INSTRUCTION: Retype the part of the LED clipping forum thread below, starting with "I don't think" and going on through "some faint glowing.".
### PASSAGE TO READ ###
# LED clipping question



## Chad11491 (Jul 15, 2019)

Hi All,

super noob question, but when LED's are used for clipping in a circuit, is it expected they'd light up?

I ask this because i accidentally put PNP silicon in my Ungula fuzz, and when replacing them to NPN i notice the LED's now light up and everything works as normal, but in the Gerkin fuzz it sounds relatively fuzzy and all, but the LED's aren't lighting up. This is making me think I did something wrong with the Gerkin as well. I just wanted to ask before deep diving into it with a multimeter haha.


----------



## the_grumpy_gnome (Jul 15, 2019)

Somewhat, but nothing on the order of an indicator LED.

The amount they 'light up' will also depend on the design of the circuit and especially how much distortion or clipping the control knob is dialed to.

I don't think anything is wrong.


----------



## Robert (Jul 15, 2019)

It depends on how hard the signal is clipped...  In the Thermionic Distortion one pair of LEDs flickers with the signal, the other barely lights up at all.

Take a look at them in a dark room (with a signal present), you might notice some faint glowing.


----------



## Nostradoomus (Jul 15, 2019)
### RAW DATA ###
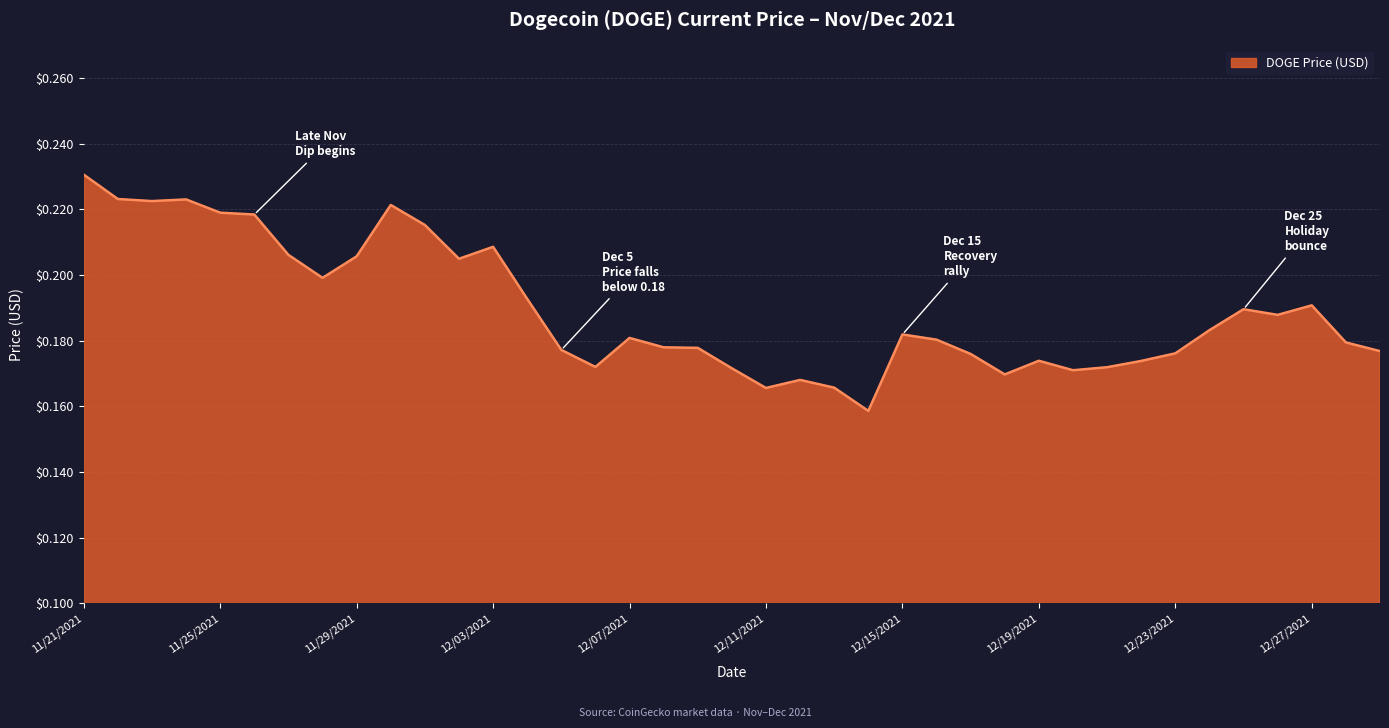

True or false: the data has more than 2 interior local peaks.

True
###
### RAW DATA ###
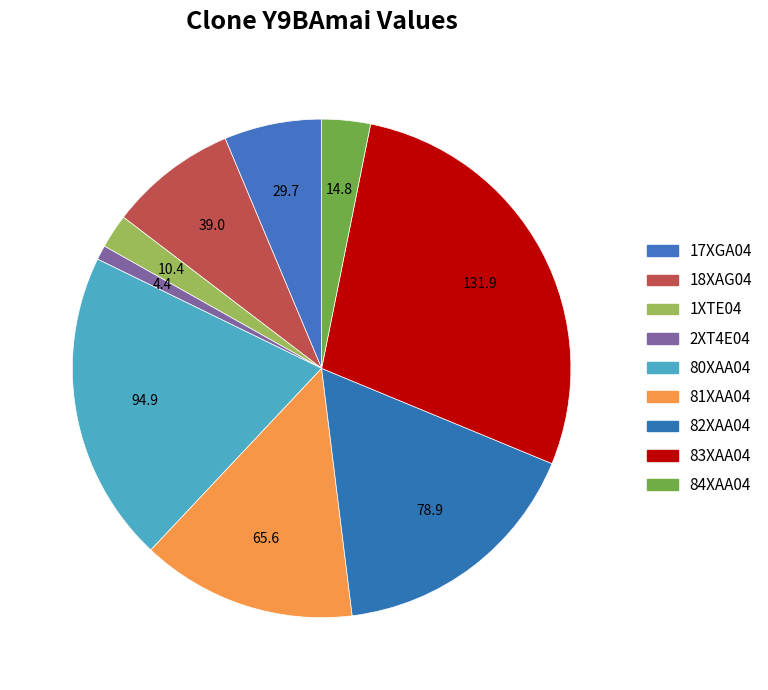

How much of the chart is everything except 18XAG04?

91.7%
###
ANSWER TO THIS EXERCISE:
I don't think anything is wrong.


----------



## Robert (Jul 15, 2019)

It depends on how hard the signal is clipped...  In the Thermionic Distortion one pair of LEDs flickers with the signal, the other barely lights up at all.

Take a look at them in a dark room (with a signal present), you might notice some faint glowing.